**Instructions:**
A. In the movie recap below, who finally calls off the dolls when they attack the dad?
B. List every doll mentioned by name in the movie recap below.

**Quoted passage:**
►
Why no talk of the puppets?  Because they don't do crap for 80% of the movie and try to cram everything in at the end.  The slightly-less jerky guy goes off to the parent's room to have sex with our heroine, who decides to handcuff him first.  While she is in the closet (literally, not figuratively), the German Doll comes out and, well, gives him a Prince Albert.  It's bloody and weird.  The girl shows the film's biggest problem by lightly knocking the Doll away with ease.  She runs off for help, while more shit goes down.  The slutty girl goes to talk to the jerk after his attempt to get into the nice girl's pants fails.  He gets really, really drunk and mistakes the Racially-Insensitive African Doll for...a person.  Damn, he must have gotten into some Absinthe!  Blah blah blah, he dies.  The girls try to get the Slutty Girl's cellphone, but the Girly Doll has it and proves that she has a new power.  Basically, her head is cracked open like Canadians on South Park and she bites people- big whoop.  The Prude Girl frees the boy, who learns that he is being used as a channeling point for the dead girl's spirit.  After this, they run around some more before the dad comes home.  The dolls attack him until the boy decides to finally call them off.  They decide to bury the dolls...which worked so well last time.  We get a sequel-bait ending involving the boy morphing into the dead girl though.  The End.
◄
**Given information:**
►
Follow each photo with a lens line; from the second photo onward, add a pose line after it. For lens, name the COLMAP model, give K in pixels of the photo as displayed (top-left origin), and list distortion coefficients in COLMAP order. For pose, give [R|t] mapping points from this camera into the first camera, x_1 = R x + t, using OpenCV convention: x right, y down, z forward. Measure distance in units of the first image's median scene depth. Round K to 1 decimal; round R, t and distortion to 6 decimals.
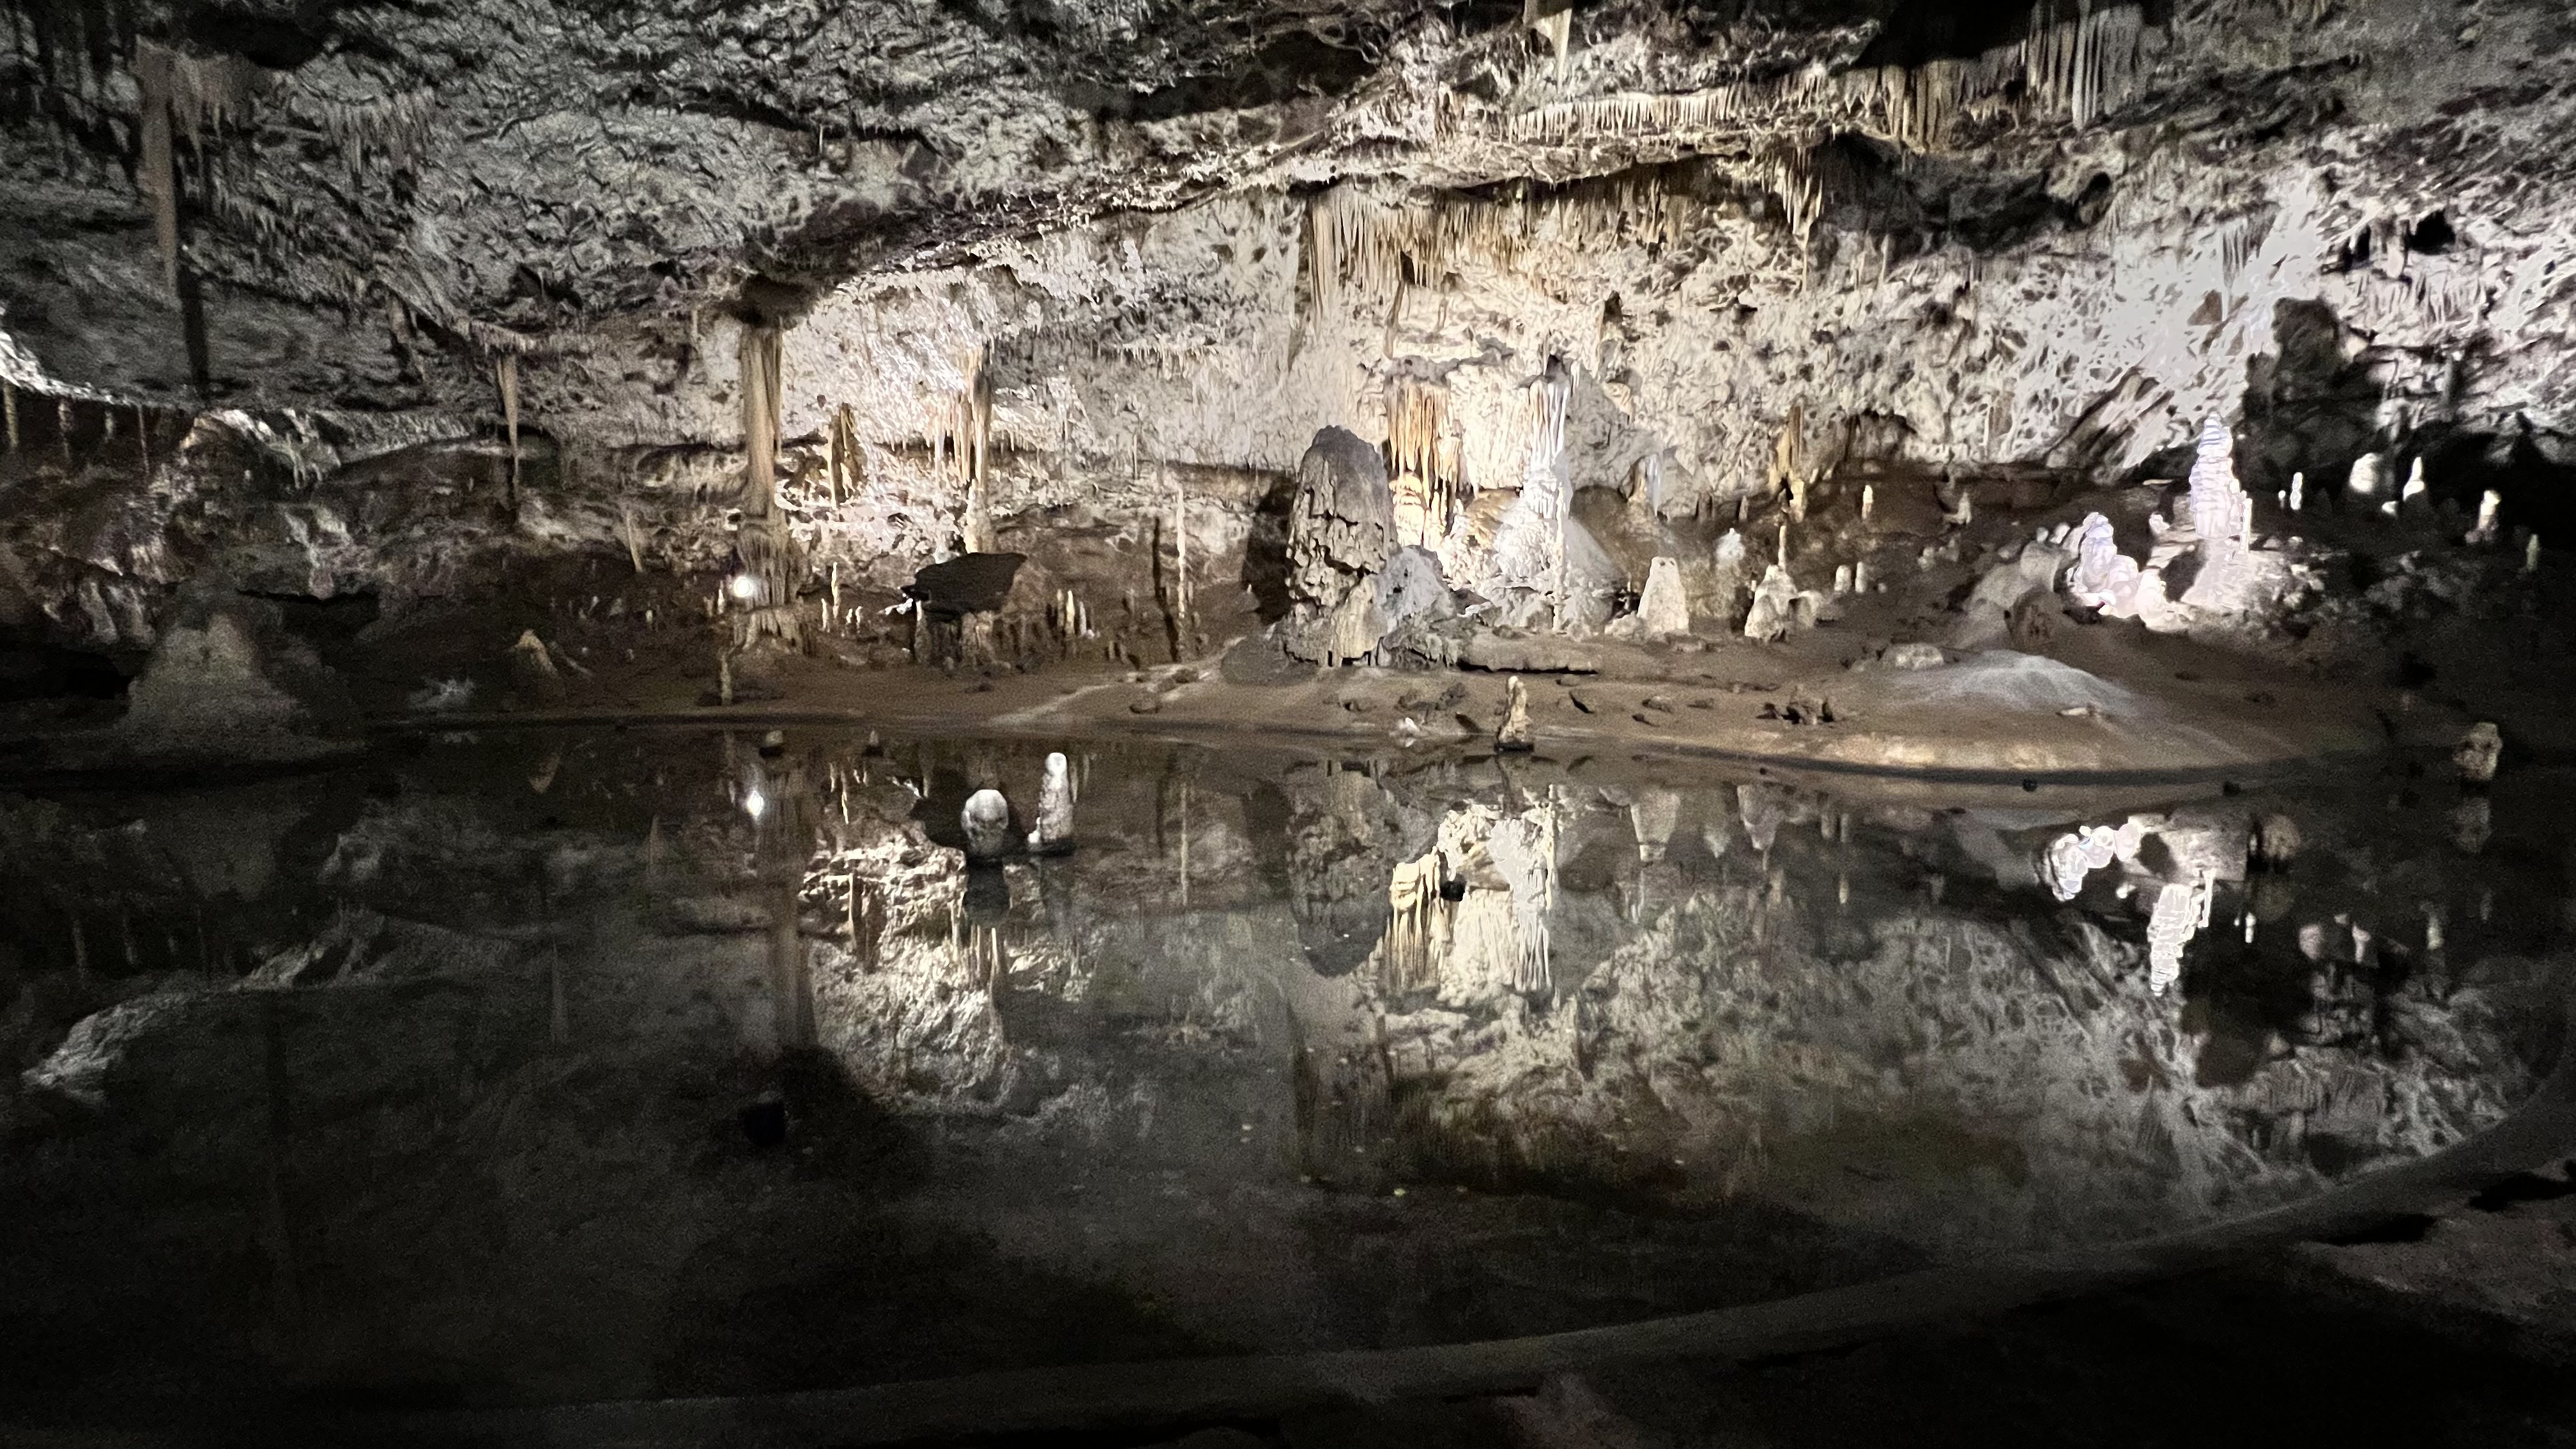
lens RADIAL K [[1039.1, 0, 1288.0], [0, 1039.1, 724.5], [0, 0, 1]] dist [-0.004775, 0.004593]
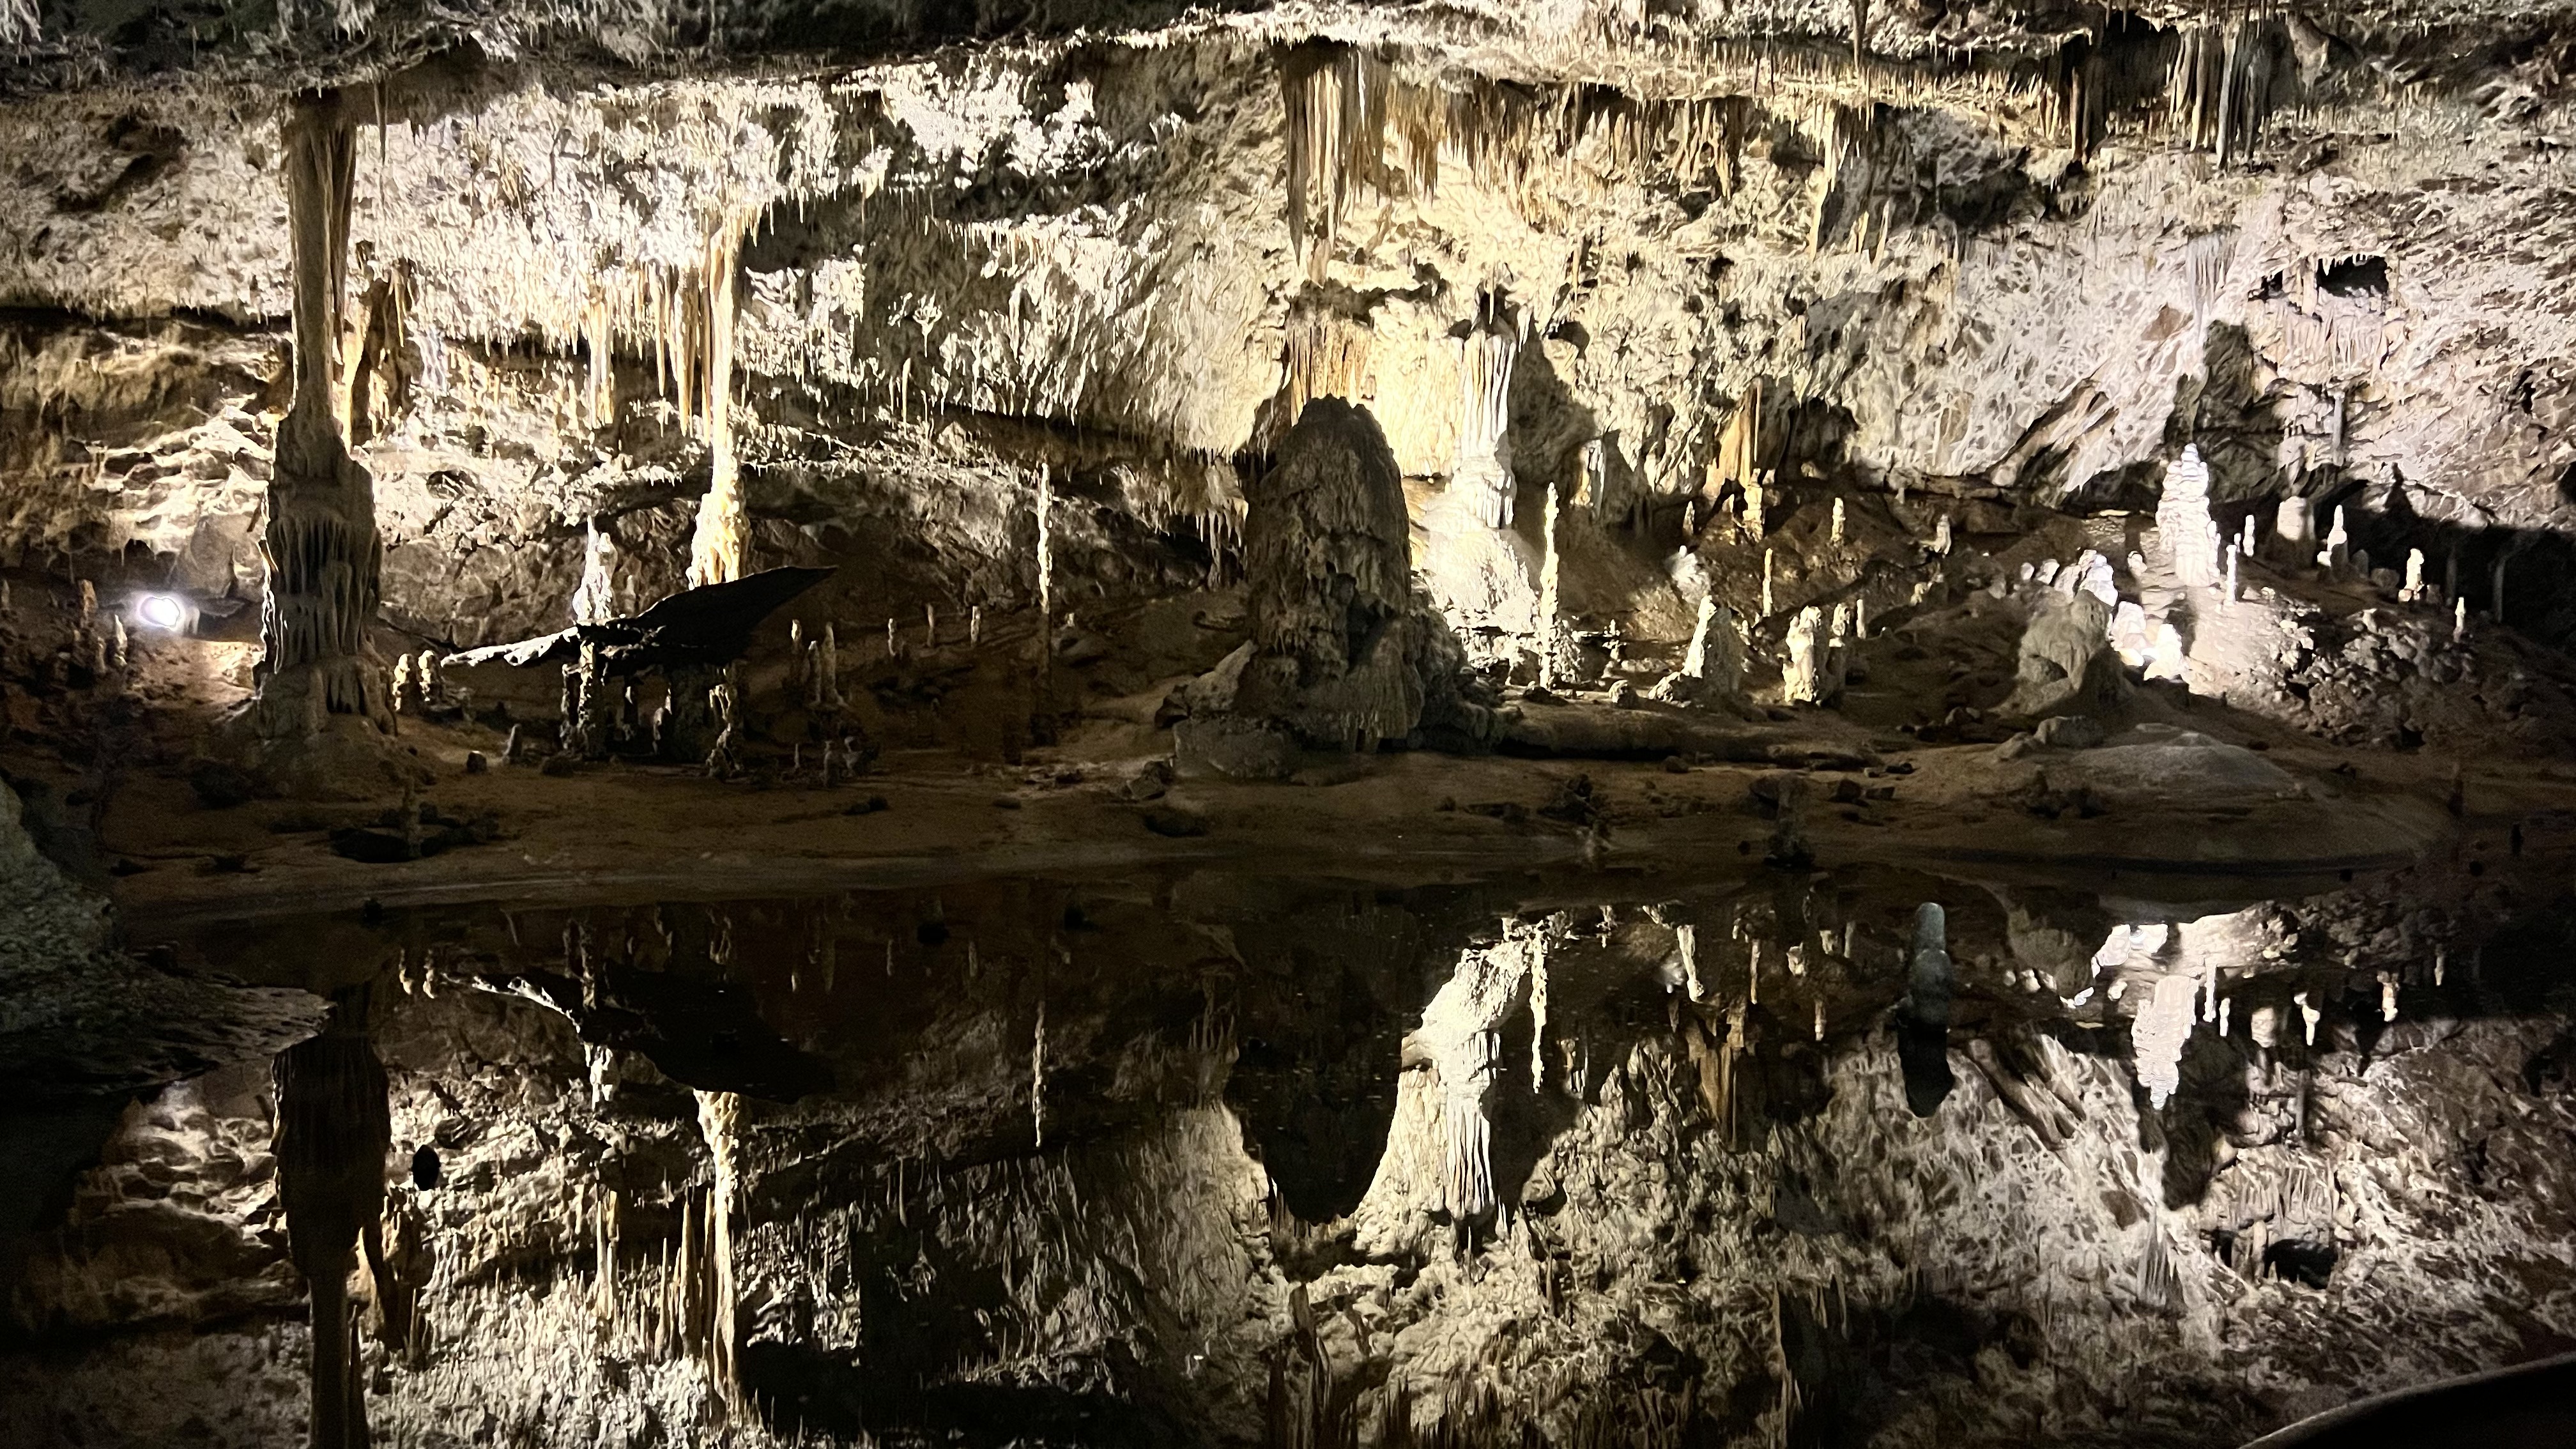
lens RADIAL K [[1943.4, 0, 1288.0], [0, 1943.4, 724.5], [0, 0, 1]] dist [0.037474, -0.003349]
pose [[0.865790, -0.018076, 0.500081, -0.539496], [0.036141, 0.998996, -0.026462, -0.036309], [-0.499100, 0.040984, 0.865574, -0.057703]]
◄
**Answers for each item:**
A. The boy.

B. German Doll, Racially-Insensitive African Doll, Girly Doll